Prior to the administrative penalties decision, the executive punishment enforcement branch will require hearing, testing, detection, quarantine, identification, in accordance with the law, and the time required is not calculated for the period specified above.

Article 27 should establish a typical case system that guides the exercise of the right to administrative sanctions.

Article 28 Administrative penalties should be filed within thirty days of the closure.

Article 29 supervision of the right to discretion in the administration of justice by the municipal, district and inspectorate bodies, including the following:

(i) Whether there is a discretionary norm for administrative sanctions and is open to society;

(ii) Whether there is a system for the soundness and implementation of the norms governing the discretion of the administration of justice and public the society;

(iii) Whether the types and range of administrative sanctions are determined in accordance with the criteria for the discretionary nature of administrative penalties;

(iv) The full consideration and measurement of the relevant factors, such as the facts, nature, circumstances and the extent of social harm, in the course of administrative sanctions;

(v) The legal basis applicable, the type of penalties and the extent to which the legal basis applicable, the type of penalties and the range of offences are the same for the purposes of such violations, nature, circumstances and social hazards;

(vi) Does the legal basis applicable, the type of punishment and the extent to which it is applied to the perpetrators of more than two or more of the same violations;

(vii) The administrative penalties decisions taken are in accordance with the applicable legal, regulatory, regulatory and regulatory norms and the discretionary norm of administrative sanctions of the system;

(viii) Does the administrative party require clarification on the grounds of discretion and whether the provision is made;

(ix) Have heard and fully taken into account the presentation and the defence of the administrative party in conflict with the law;

(x) Other subjects of legal oversight.

Article 31 provides for the exercise of discretion in administrative penalties, including the following:

(i) Administrative penalties review;

(ii) Regular supervision of inspections or special inspections of the discretionary discretion of administrative sanctions;

(iii) Public reporting;

(iv) Review of major administrative penalties decisions;

(v) Administrative review.

In violation of this provision, there are one of the following cases in which the responsibility of the person concerned is prosecuted in accordance with the relevant provisions:

(i) The dismissal and modification of administrative penalties by the People's Court;

(ii) The dismissal, modification or recognition of the violation by the review body;

(iii) In administrative law enforcement oversight inspections, the right to discretion is recognized as inappropriate;

(iv) Other unwarranted exercise of the right to discretion, which has a negative impact on society.

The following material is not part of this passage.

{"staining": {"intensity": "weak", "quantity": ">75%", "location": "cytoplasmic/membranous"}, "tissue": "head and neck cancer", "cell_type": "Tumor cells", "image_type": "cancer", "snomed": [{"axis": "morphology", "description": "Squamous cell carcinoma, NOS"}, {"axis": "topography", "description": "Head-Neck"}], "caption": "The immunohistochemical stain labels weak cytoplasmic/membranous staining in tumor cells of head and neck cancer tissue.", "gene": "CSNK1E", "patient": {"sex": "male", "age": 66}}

In violation of this provision by the executive penalties enforcement branch, the reform of the rule of law of the current people's Government was recommended by the authorities of the people; the denial of correction was criticized by the Government of the people at this level; the oversight body gave early warning or circumstances to hold the responsibility of the responsible head and the person directly responsible under the law.

In violation of this provision, the abuse of discretionary power by administrative law enforcement officials constitutes a misperception, depending on their circumstances, giving law enforcement officials a warning, notification of criticisms, orders for written checking, reordering or probation, deducting administrative documents, debriefing administrative documents, distributing administrative documents, releasing administrative positions, requalification, revocation, legal regulations and other forms of administrative treatment. In serious circumstances, administrative disposition by the inspectorate constitutes an offence and is criminalized by law.

Article 34, paragraph 1, of the present article, provides that the criteria for quantification of administrative penalties that are not consistent with this provision.

Article 33 XV provides for implementation effective 1 January 2013.